Les juges de cassation gardiens du droit de l'expression directe et collective des salariés

Qualité de vie au travail
Conditions du travail

- Auteur(e) : Altina POTOKU

La plainte d’un salarié de la surcharge mentale subie, exprimée dans le cadre d’une réunion d’expression collective constitue-elle un abus au droit de l’expression ? Un salarié peut-il se permettre de critiquer ouvertement les pratiques managériales de son supérieur hiérarchique, en se rapportant uniquement à son cas individuel ?  C’est à ces questions, que les juges ont répondu dans cette décision rendue par la chambre sociale de la Cour de cassation, le 21 septembre 2022.

En l’espèce, un salarié a été licencié pour cause réelle et sérieuse par son employeur, au motif que lors d’une réunion d'expression collective des salariés il a, en présence de la direction et de plusieurs salariés de l'entreprise, remis en cause les directives qui lui étaient données par sa supérieure hiérarchique, en lui reprochant la provocation d’une surcharge mentale.  L’employeur accusant le salarié de l’altération de l’état de santé du supérieur hiérarchique, et de l’abus de son droit d’expression procède par un licenciement pour cause réelle et sérieuse.

Le salarié saisit le conseil de prud’hommes à l’encontre de son employeur en contestant son licenciement pour cause réelle et sérieuse.
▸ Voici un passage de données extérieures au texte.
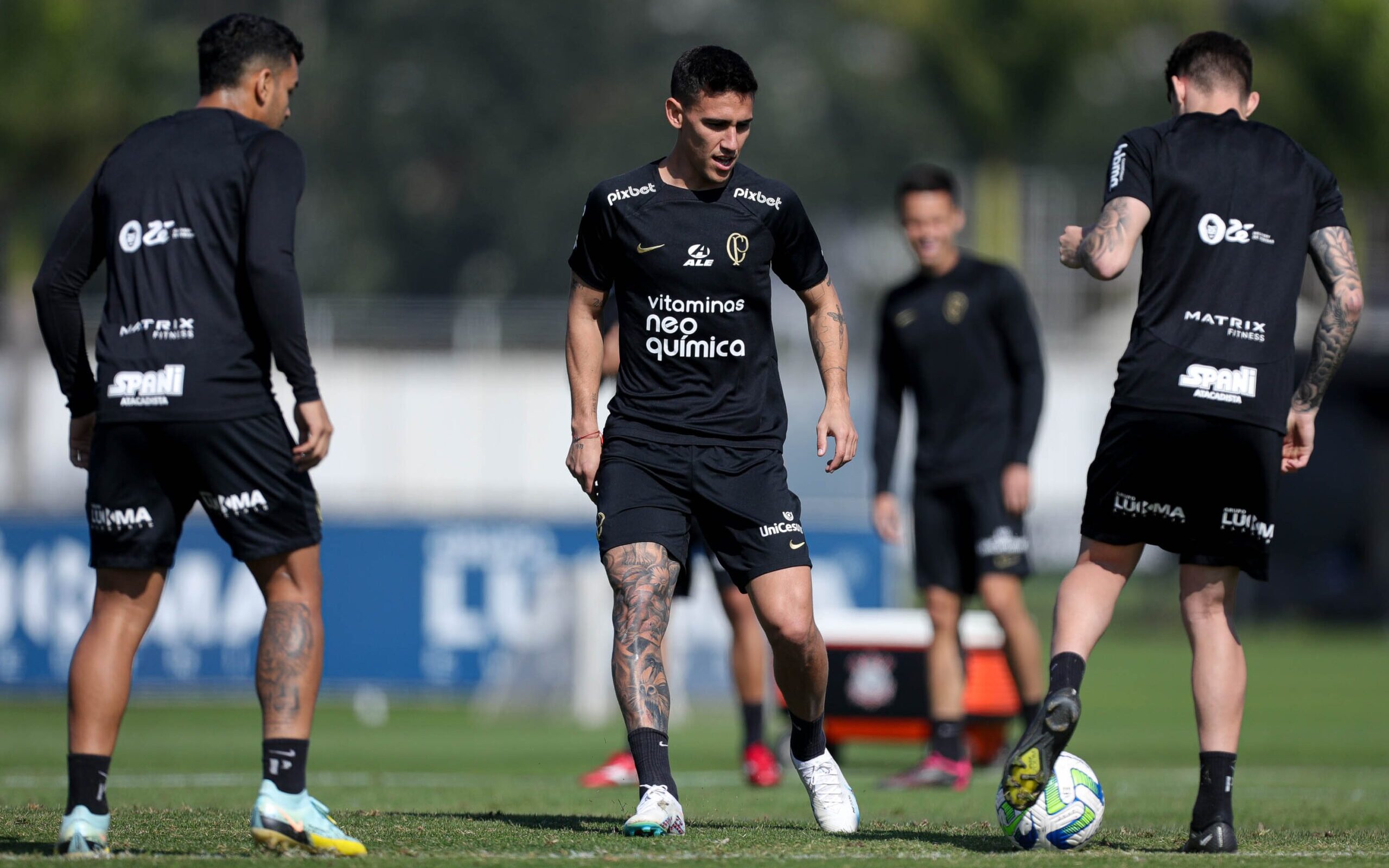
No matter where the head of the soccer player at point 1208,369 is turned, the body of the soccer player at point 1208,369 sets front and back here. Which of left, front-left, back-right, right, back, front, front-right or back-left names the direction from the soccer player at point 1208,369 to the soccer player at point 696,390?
left

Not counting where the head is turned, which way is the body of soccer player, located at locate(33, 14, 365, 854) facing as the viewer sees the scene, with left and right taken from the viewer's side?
facing away from the viewer and to the right of the viewer

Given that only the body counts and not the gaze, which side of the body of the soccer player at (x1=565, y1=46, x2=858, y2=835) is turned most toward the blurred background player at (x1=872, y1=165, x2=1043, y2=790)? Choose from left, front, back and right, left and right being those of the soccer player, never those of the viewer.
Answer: back

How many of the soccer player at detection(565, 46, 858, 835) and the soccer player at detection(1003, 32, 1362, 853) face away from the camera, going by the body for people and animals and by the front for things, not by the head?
1

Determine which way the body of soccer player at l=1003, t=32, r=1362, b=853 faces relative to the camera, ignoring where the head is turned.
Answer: away from the camera

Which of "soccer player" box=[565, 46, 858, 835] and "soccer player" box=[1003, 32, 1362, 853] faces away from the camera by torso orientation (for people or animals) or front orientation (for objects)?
"soccer player" box=[1003, 32, 1362, 853]

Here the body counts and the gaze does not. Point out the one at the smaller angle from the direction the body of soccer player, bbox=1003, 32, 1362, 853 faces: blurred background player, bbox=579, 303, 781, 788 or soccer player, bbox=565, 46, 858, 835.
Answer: the blurred background player

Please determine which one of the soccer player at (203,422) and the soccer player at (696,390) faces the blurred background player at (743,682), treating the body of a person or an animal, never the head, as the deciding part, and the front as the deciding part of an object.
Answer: the soccer player at (203,422)

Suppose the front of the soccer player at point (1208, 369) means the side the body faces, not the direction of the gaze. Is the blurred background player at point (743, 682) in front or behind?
in front

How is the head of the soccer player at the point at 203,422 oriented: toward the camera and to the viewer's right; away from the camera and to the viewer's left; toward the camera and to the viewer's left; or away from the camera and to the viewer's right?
away from the camera and to the viewer's right

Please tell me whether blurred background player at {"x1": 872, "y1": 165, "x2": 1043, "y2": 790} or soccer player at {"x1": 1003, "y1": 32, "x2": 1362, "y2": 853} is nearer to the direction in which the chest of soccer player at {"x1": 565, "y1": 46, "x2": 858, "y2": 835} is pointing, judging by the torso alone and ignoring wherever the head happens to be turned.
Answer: the soccer player

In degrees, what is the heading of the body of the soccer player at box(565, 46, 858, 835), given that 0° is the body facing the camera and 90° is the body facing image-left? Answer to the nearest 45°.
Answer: approximately 0°
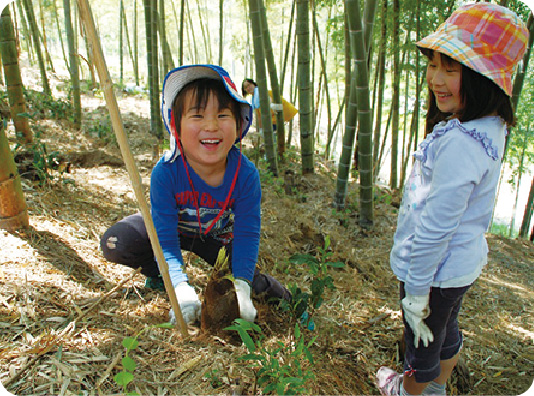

L’employeur interjette appel devant la cour d’appel de Lyon, en contestant le jugement des juges de première instance. C’est ainsi que le salarié forme un pourvoi devant les juges de cassation. Ce dernier reproche aux juges de fond d’avoir considéré que ses déclarations caractérisaient un comportement fautif en l’analysant comme un acte d'insubordination, une attitude de dénigrement justifiant ainsi le licenciement pour cause réelle et sérieuse par l’employeur.

Cependant, la Cour de cassation vient casser et annuler l’arrêt rendu par les juges de fond, en leur reprochant la violation des articles L.281-1 et L.2281-3 du code du travail. Selon ces dispositions, les salariés bénéficient d’un droit à l’expression directe et collective sur le contenu, les conditions de travail, l’organisation de l’activité et la qualité de la production dans l’unité de travail à laquelle ils appartiennent et dans l’entreprise. Les juges refusent de caractériser l’abus du droit de l’expression directe et collective par le salarié. En effet, il ressort de cette décision que les opinions que le salarié émet dans l'exercice de ce droit de l’expression directe et collective ne peuvent motiver une sanction ou un licenciement, sauf en cas d’abus. En statuant dans ce sens, la Cour se montre protectrice à l’égard du droit de l’expression directe et collective dont les salariés sont titulaires.

L'employeur qui entend se positionner sur le terrain disciplinaire devra relever le défi de réussir à démontrer un véritable abus. Cette démonstration devra être particulièrement soignée et riche, et la seule mention, en l’espèce, d'un impact des propos sur un collègue visé n'était pas un élément suffisant pour caractériser l’abus du droit de l’expression.

Cette solution semble venir s’installer dans une lignée jurisprudentielle en matière de liberté d'expression. Il avait en effet encore récemment été confirmé que « sauf abus, le salarié jouit, dans l'entreprise et en dehors de celle-ci, de sa liberté d'expression » (Soc. 29 juin 2022, n° 20-16.060). De plus, la tendance actuelle jurisprudentielle se montre donc  assez exigeante pour reconnaître un véritable abus justifiant le licenciement du salarié.

La chambre sociale semble donc veiller à ce que la parole du salarié soit attendue, et que finalement il s’agit d’une une solution logique car on ne peut pas réellement venir réguler de manière efficace les conditions de travail et la qualité de vie au travail, si finalement les salariés n’ont pas la possibilité de s’exprimer librement sur les conditions d’exercice de leur activité et les difficultés qu’ils rencontrent au travail.